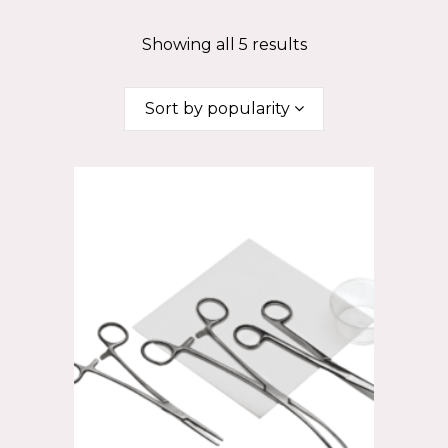
Showing all 5 results
Sort by popularity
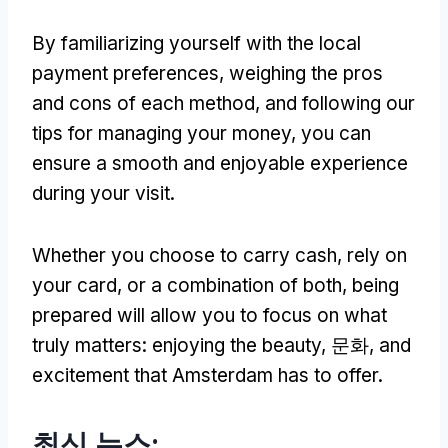
By familiarizing yourself with the local
payment preferences
,
weighing the pros
and cons of each method
,
and following our
tips for managing your money
,
you can
ensure a smooth and enjoyable experience
during your visit
.
Whether you choose to carry cash
,
rely on
your card
,
or a combination of both
,
being
prepared will allow you to focus on what
truly matters
:
enjoying the beauty
, 문화,
and
excitement that Amsterdam has to offer
.
최신 뉴스:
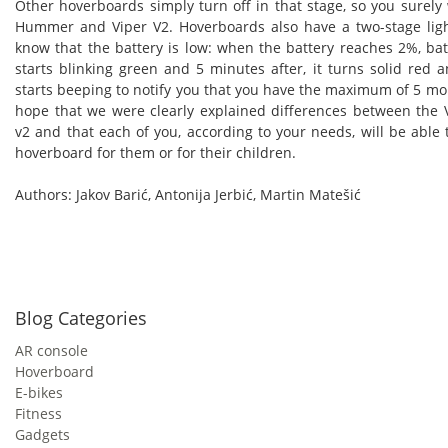
Other hoverboards simply turn off in that stage, so you surely w
Hummer and Viper V2. Hoverboards also have a two-stage light
know that the battery is low: when the battery reaches 2%, batt
starts blinking green and 5 minutes after, it turns solid red
starts beeping to notify you that you have the maximum of 5 mo
hope that we were clearly explained differences between th
v2 and that each of you, according to your needs, will be able 
hoverboard for them or for their children.
Authors: Jakov Barić, Antonija Jerbić, Martin Matešić
Blog Categories
AR console
Hoverboard
E-bikes
Fitness
Gadgets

### [To-do item]
Render the lines of the data as a JSON list of strings, one string per line with blank lines omitted, starting at the line that contains "By familiarizing yourself with the local" and continuing through the last line of the data, both included. Leave out the pictures.

### [Task answer]
[
  "By familiarizing yourself with the local",
  "payment preferences",
  ",",
  "weighing the pros",
  "and cons of each method",
  ",",
  "and following our",
  "tips for managing your money",
  ",",
  "you can",
  "ensure a smooth and enjoyable experience",
  "during your visit",
  ".",
  "Whether you choose to carry cash",
  ",",
  "rely on",
  "your card",
  ",",
  "or a combination of both",
  ",",
  "being",
  "prepared will allow you to focus on what",
  "truly matters",
  ":",
  "enjoying the beauty",
  ", 문화,",
  "and",
  "excitement that Amsterdam has to offer",
  ".",
  "최신 뉴스:",
  "Other hoverboards simply turn off in that stage, so you surely w",
  "Hummer and Viper V2. Hoverboards also have a two-stage light",
  "know that the battery is low: when the battery reaches 2%, batt",
  "starts blinking green and 5 minutes after, it turns solid red",
  "starts beeping to notify you that you have the maximum of 5 mo",
  "hope that we were clearly explained differences between th",
  "v2 and that each of you, according to your needs, will be able ",
  "hoverboard for them or for their children.",
  "Authors: Jakov Barić, Antonija Jerbić, Martin Matešić",
  "Blog Categories",
  "AR console",
  "Hoverboard",
  "E-bikes",
  "Fitness",
  "Gadgets"
]